12. A method comprising: a) measuring by SPR a first extent of interaction between a first ligand and a substrate-thiolate in the presence of a second ligand, wherein the substrate-thiolate possesses a first thiol group, and the second ligand possesses a second thiol group, and the substrate-thiolate and the second ligand are capable of forming a substrate-SS—ligand complex, and wherein the first ligand or the substrate-thiolate is immobilized to a surface, b) measuring by SPR a second extent of interaction between the first ligand and the substrate-thiolate in the absence of the second ligand, and c) comparing the first extent of interaction with the second extent of interaction.
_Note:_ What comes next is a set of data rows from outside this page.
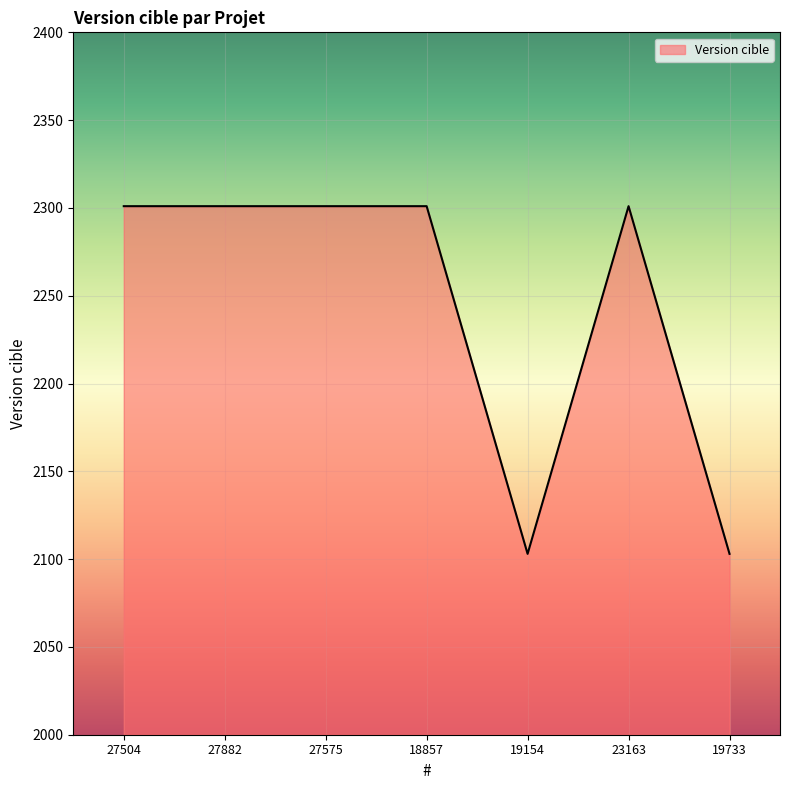

The chart shows a value of 2301 at 18857. True or false?

True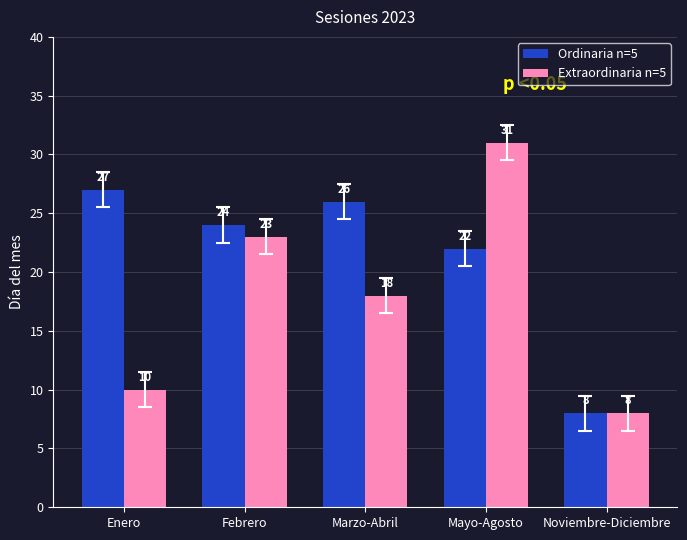

What position from the right is Marzo-Abril?

3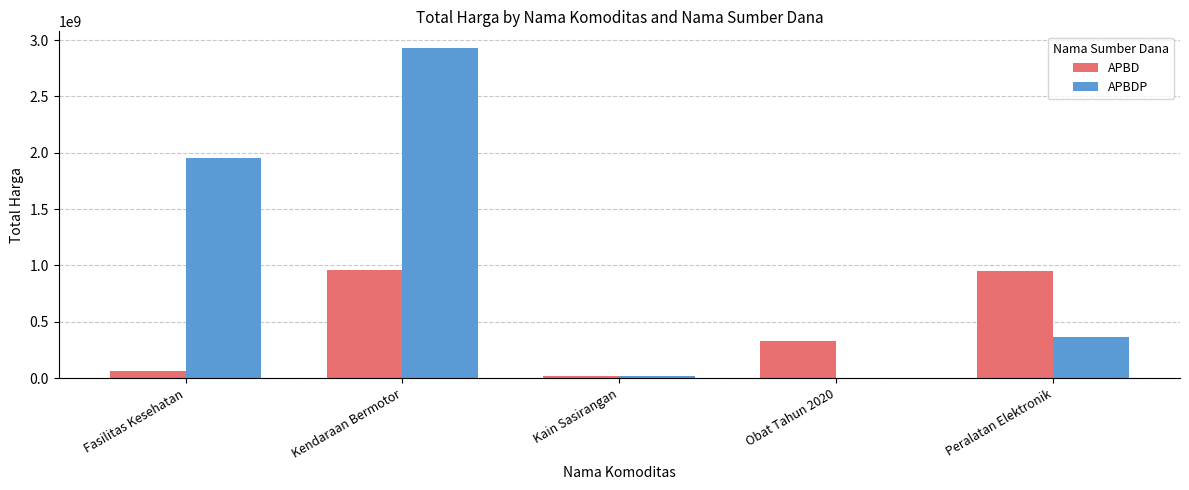

Does the chart contain stacked bars?

No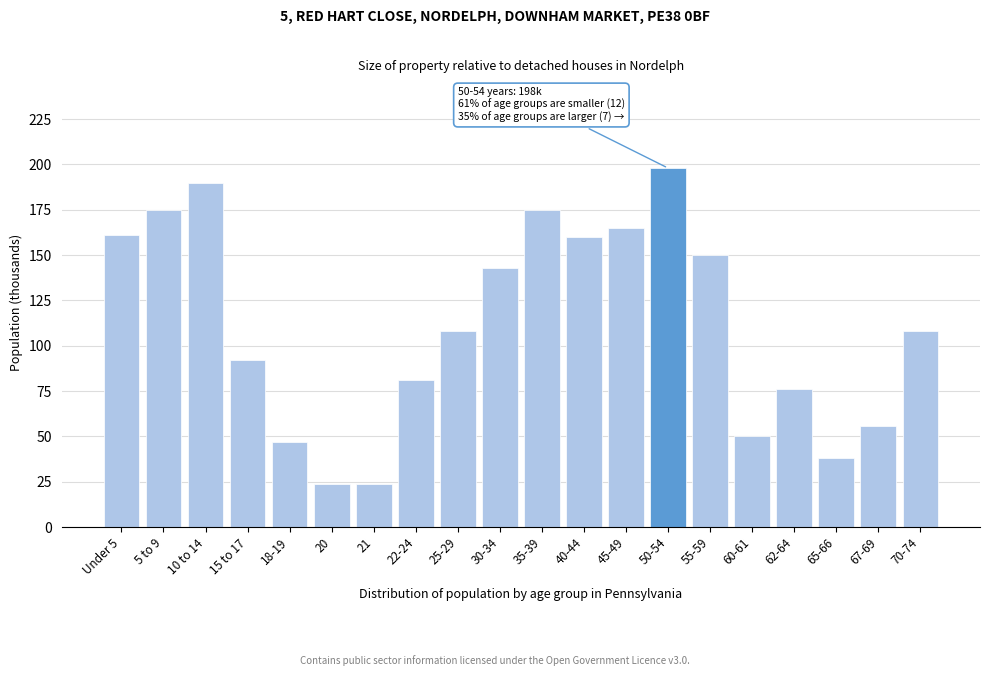

Reading right to left, transcribe all the data shown in this chart.

70-74=108	67-69=56	65-66=38	62-64=76	60-61=50	55-59=150	50-54=198	45-49=165	40-44=160	35-39=175	30-34=143	25-29=108	22-24=81	21=24	20=24	18-19=47	15 to 17=92	10 to 14=190	5 to 9=175	Under 5=161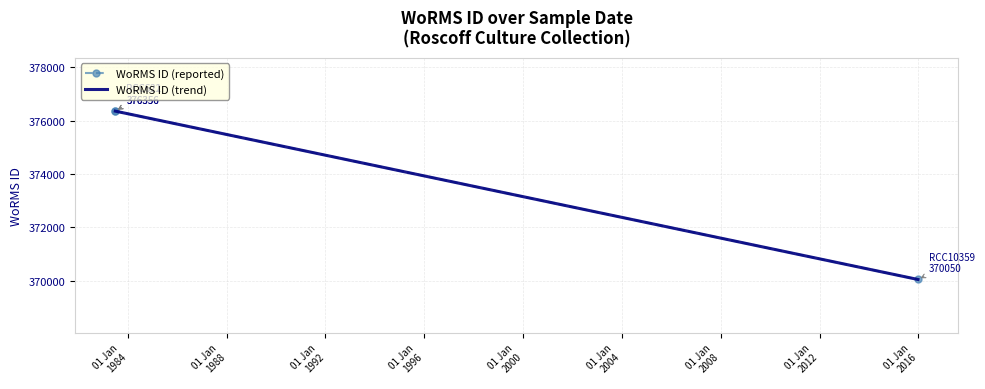

How many series are shown in this chart?

2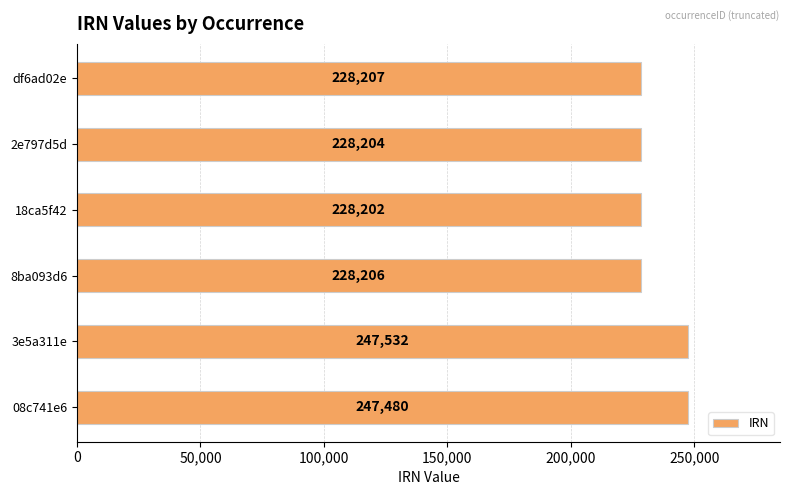

Rank the categories by value from highest to lowest.

3e5a311e, 08c741e6, df6ad02e, 8ba093d6, 2e797d5d, 18ca5f42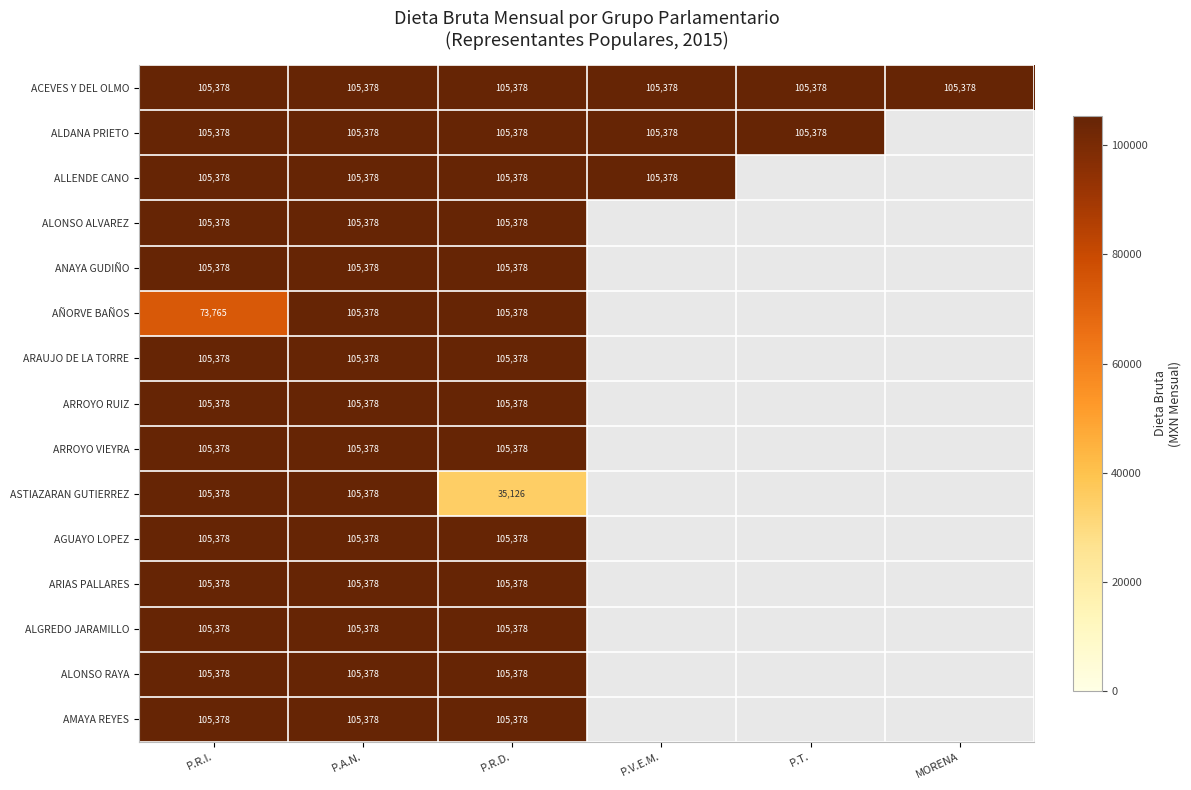

Count the number of data series in this chart.

15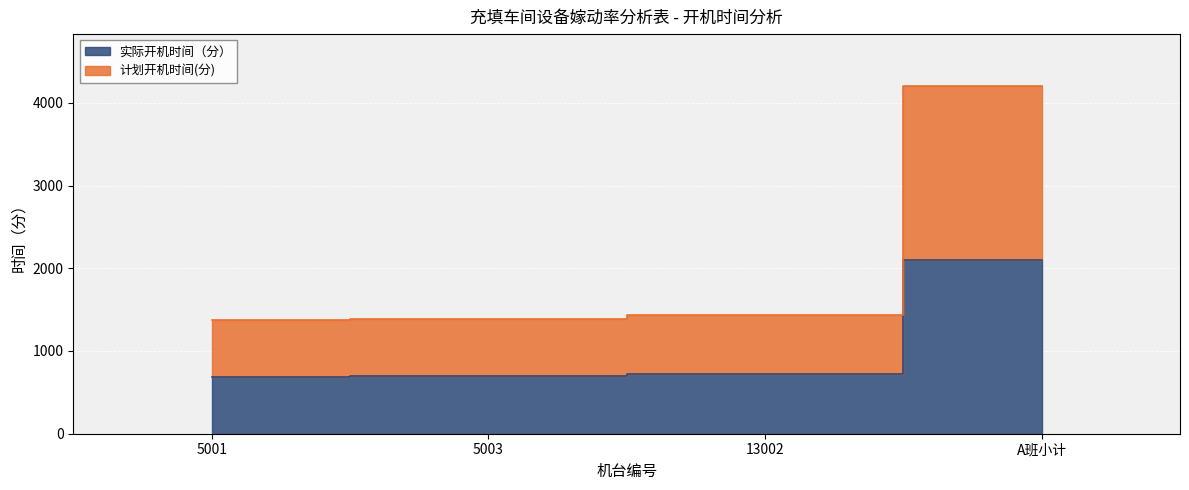

What is the label of the 3rd point from the left?

13002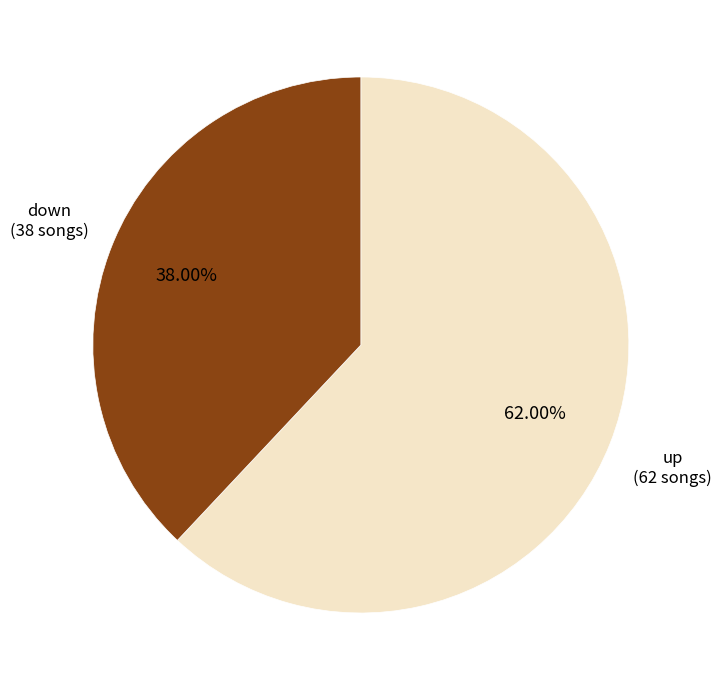

Is there a majority slice in this chart?

Yes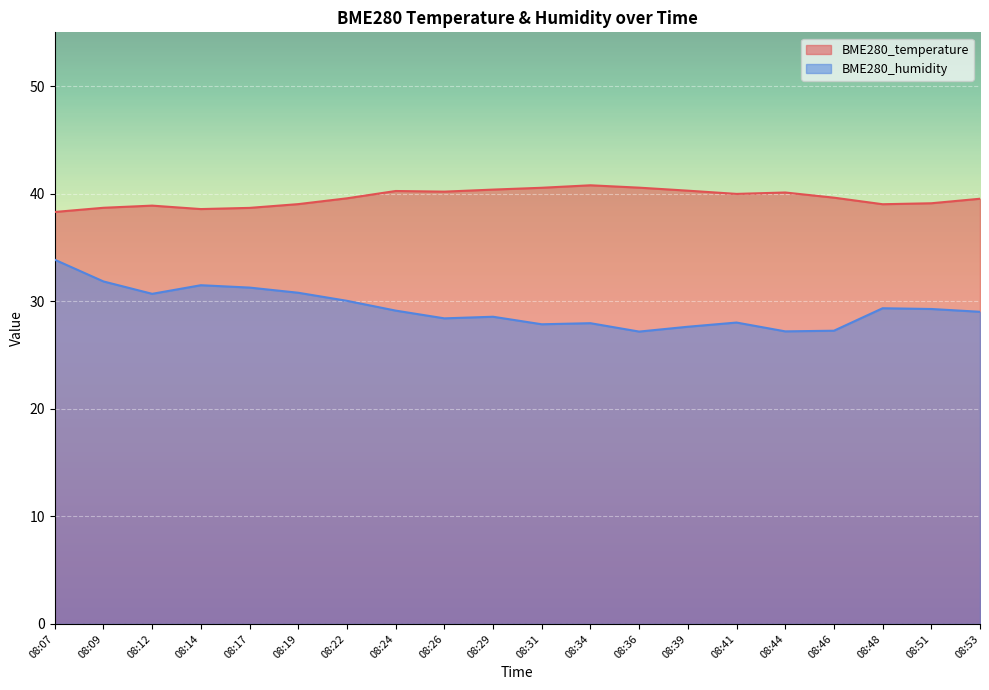

The BME280_humidity series shows 30.7 at 08:12. True or false?

True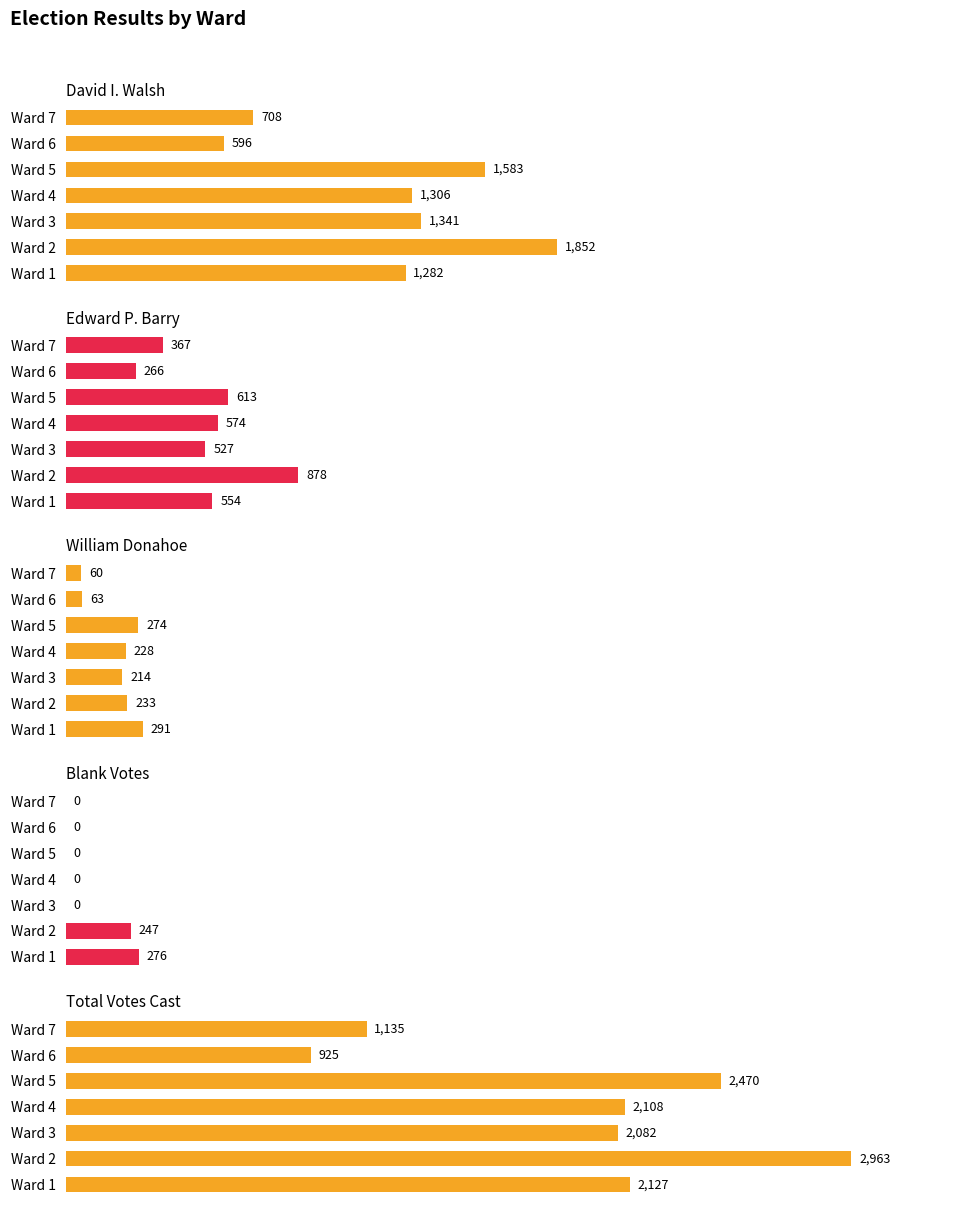

How many positive values does the Blank Votes series have?

2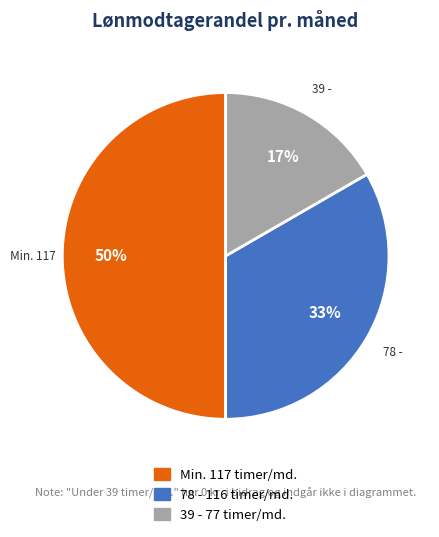

To the nearest percent, what is the difference between the largest and smallest slice percentages?

33%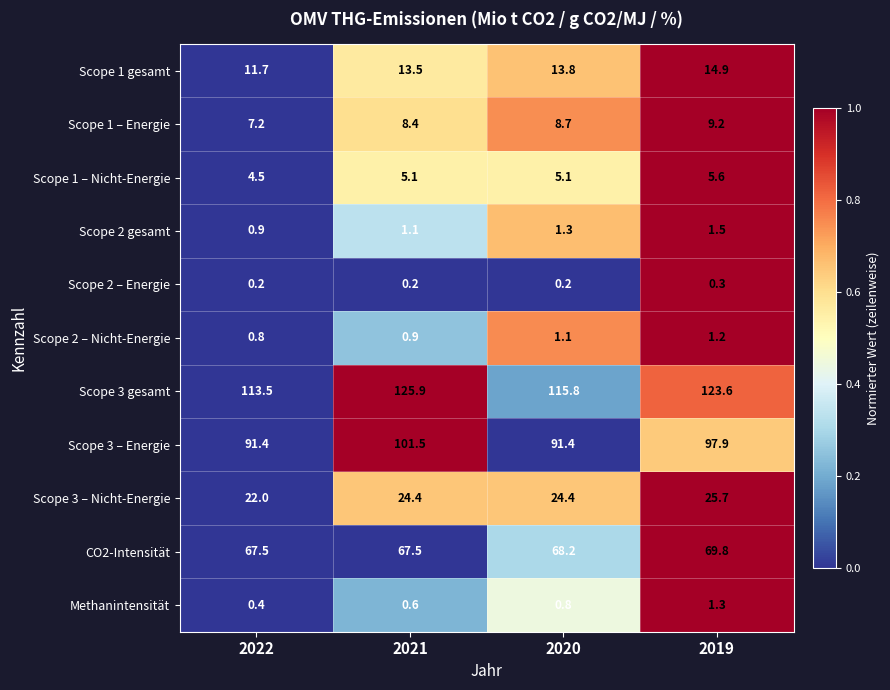

At how many categories does at least one series exceed 48?

4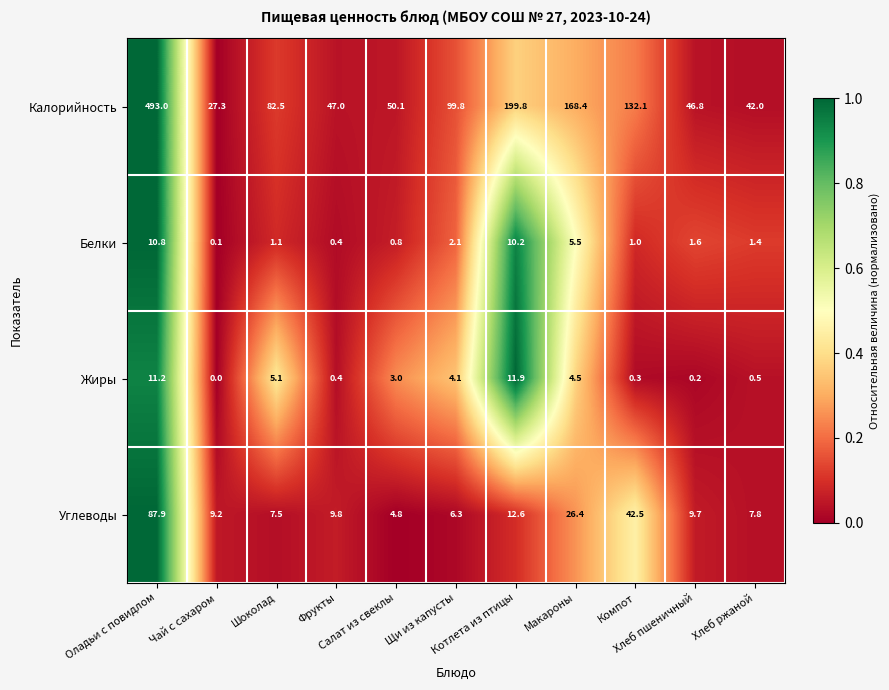

What is the total value across all series at Хлеб пшеничный?

58.3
13. The method of claim 1 or claim 12 wherein one of the first ligand and second ligand is a peptide and the other is a small molecule of less than 2000 Da.

14. The method of claim 1 or claim 12 wherein the first ligand and the second ligand are each a small molecule of less that 2000 Da.

15. A method comprising: a) measuring by SPR a calibration corresponding to an extent of formation of a reversible covalent bond between a substrate and a ligand in the presence of a reversing agent at a first concentration wherein the first concentration is sufficient to disrupt the reversible covalent bond and wherein the substrate or the ligand is immobilized, b) measuring by SPR a plurality of test values wherein each value corresponds to an extent of formation of the reversible covalent bond between the substrate and the ligand at a concentration of a reversing agent that is less than the first concentration, and c) correlating the extent of formation of the reversible covalent bond as a function of the concentration of the reversing agent.

16. The method of claim 15 wherein the ligand is a small molecule of less than 2000 Da.

17. The method of claim 1, 12, or 15 wherein the substrate is a protein.